Geloof me, ik ben lang niet de enige politicus die dat vindt. Achter de
schermen denken velen zoals ik. De media worden uitgespuwd, maar niemand durft
het luidop te zeggen. Allemaal hebben ze schrik. Wel, ik ben het beu om nog
langer te zwijgen. Volgens De Wever worden de grenzen in de media "naar
beneden verlegd aan een verschroeiend tempo". "Ik heb dat de voorbije
jaren voor mijn neus zien gebeuren en niemand roept halt. Neem nu de zaak Jos
Ghysen. Ik spreek me niet uit over de feiten zelf. Ik stel enkel vast dat die
man live op televisie wordt beschuldigd en eigenlijk meteen al schuldig wordt
bevonden. Dat is toch ongezien? ", stelt hij. De Wever gelooft niet dat de
media zichzelf zullen bijsturen. En het is volgens hem ook niet aan de overheid
om in te grijpen. "Maar je kan als politicus wel zeggen: Hier stopt het.
Ik doe niet meer mee", zegt hij.
Eind april had dezelfde Tom Cochez
op de webstek van Apache een artikel gepost waarin hij beweert dat Pol Van Den
Driessche en Luc Van Der Kelen samen dineerden om de verdedigingsstrategie
tegen Humo te bespreken. De volgende dag nam Van Der Kelen als hoofdredacteur
in HLN de verdediging van PVDD op zich. Een citaat uit dit artikel: “Voor wie
er nog moest aan twijfelen: er bestaat wel degelijk zoiets als een old boys
netwerk in de Wetstraat: politici en gesettelde Wetstraat-journalisten die,
veel meer dan gezond is voor een democratie, op de hoogte zijn van elkanders
reilen en zeilen. Mensen die handelen in nieuws, primeurs en politieke
strategieën, die samen wikken en beschikken over wat waar en wanneer mag en kan
geschreven worden. Voor alle duidelijkheid: niet iedereen in de Wetstraat danst
even enthousiast mee in dat spektakel - zowel van de kant van politici als van
de kant van journalisten - maar de krijtlijnen zijn bijzonder dwingend:
muurbloempjes moeten het immers stellen zonder ‘gekregen’ primeurs of
‘gekregen’ ruimte in de krant. (…)Maar hoe gaat zoiets concreet? Hoe sluiten de
gelederen zich? Of terug naar de hamvraag: hoe kwam het dat, nog voor Humo goed
en wel in de krantenwinkel lag, de strategie van de tegenaanval al netjes
uitgetekend was? Verschillende bronnen bevestigen aan Apache dat Luc Van der
Kelen en Pol Van den Driessche, kort nadat die laatste door Humo werd gebeld
voor een reactie, samen op restaurant zaten om de tegenaanval vorm te geven.”

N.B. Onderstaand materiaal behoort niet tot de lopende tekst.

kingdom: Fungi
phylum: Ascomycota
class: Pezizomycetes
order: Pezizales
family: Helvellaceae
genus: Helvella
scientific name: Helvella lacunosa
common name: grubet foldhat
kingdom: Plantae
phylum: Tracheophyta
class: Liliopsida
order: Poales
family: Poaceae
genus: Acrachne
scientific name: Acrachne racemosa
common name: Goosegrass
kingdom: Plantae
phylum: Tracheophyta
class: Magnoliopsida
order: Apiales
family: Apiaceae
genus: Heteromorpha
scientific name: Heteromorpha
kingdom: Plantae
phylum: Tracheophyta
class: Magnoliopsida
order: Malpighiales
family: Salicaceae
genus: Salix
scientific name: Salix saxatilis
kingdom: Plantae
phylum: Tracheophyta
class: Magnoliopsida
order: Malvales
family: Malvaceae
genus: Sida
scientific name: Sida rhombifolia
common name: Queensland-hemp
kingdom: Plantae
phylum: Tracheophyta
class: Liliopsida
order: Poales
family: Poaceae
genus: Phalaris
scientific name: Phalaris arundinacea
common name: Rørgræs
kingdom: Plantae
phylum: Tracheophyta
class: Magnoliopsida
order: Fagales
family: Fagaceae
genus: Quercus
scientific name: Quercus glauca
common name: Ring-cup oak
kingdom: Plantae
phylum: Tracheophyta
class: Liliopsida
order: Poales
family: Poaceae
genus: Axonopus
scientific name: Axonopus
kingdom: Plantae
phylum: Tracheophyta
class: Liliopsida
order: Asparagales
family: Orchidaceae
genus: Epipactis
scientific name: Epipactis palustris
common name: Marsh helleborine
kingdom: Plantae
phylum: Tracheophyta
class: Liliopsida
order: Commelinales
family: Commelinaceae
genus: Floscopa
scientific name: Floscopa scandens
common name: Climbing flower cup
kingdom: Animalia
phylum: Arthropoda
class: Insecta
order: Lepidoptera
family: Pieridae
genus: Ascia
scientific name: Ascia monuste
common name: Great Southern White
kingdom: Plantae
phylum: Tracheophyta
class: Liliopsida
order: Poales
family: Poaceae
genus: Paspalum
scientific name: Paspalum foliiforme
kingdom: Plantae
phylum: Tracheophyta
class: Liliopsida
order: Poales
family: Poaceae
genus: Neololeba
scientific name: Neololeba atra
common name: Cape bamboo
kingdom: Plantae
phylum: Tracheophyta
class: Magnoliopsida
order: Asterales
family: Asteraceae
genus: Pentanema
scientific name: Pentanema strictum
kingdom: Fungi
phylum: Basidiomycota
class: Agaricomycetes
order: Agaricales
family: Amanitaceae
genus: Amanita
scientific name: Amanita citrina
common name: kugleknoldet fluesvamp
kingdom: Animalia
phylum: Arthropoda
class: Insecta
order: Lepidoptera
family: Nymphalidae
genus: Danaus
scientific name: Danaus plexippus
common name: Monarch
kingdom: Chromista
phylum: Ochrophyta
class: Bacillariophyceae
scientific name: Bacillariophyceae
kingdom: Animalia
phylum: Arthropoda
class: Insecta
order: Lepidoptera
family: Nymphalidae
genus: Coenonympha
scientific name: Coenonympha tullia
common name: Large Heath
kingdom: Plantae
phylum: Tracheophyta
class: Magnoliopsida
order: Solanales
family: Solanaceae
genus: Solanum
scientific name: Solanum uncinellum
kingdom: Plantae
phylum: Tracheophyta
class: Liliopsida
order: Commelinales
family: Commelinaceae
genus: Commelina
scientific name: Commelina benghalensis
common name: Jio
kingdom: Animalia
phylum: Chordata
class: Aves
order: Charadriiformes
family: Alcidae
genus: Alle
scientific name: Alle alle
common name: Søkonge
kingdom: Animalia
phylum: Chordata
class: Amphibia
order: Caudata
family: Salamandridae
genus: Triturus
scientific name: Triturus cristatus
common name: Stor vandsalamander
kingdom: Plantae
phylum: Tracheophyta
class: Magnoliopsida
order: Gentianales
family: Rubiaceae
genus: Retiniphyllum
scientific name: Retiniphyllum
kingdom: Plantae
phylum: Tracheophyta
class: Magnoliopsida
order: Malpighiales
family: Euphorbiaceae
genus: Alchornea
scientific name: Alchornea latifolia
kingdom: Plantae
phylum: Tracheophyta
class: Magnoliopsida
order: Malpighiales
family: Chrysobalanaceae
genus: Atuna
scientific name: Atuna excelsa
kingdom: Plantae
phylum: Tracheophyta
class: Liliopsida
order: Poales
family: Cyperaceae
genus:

In Knack konden we deze week lezen
dat de Brugse burgemeester Patrick Moenaert denkt aan een afrekening in het
milieu van de journalisten waar Pol Van Den Driessche het slachtoffer van werd.
Alvast mogelijkheden genoeg maar het oogt niet fraai voor de betrokken media.
Dat een politicus die zelf in de
media ruim aan bod komt zoiets laat optekenen is ronduit opzienbarend. Het
getuigt van moed maar ook hier zullen critici van De Wever wel en andere
invalshoek hebben. Zo was er verklaard politiek tegenstander, Dave Sinardet,
die in De Morgen Bart De Wever verweet om eenzijdige kritiek te leveren. Zijn
argument daarvoor is dat De Wever dan ook had moeten spreken over de
personencultus in de media en de BV cultuur waar hijzelf – De Wever – zijn
voordeel mee doet. Dat Sinardet een ander fenomeen erbij moet halen bewijst
impliciet zijn onvermogen om de stelling van BDW tegen te spreken. Dan maar alles
op een hoopje gooien. Overigens zou Sinardet zich misschien beter zorgen maken
over zijn eigen geloofwaardigheid. Zijn onzindelijk gebruik van een academische
titel om de politieke boodschap van de PAVIA groep - een federale kieskring op
maat van de Franstaligen en met behoud van alle grendels - tot in den treure te
herhalen in zijn column in dS doet sterk vermoeden dat hij een politieke agenda
volgt die alleen nog in gezagsgetrouwe – Belgischgezinde - media aan bod komt
zonder de minste kritiek, laat staan tegenspraak.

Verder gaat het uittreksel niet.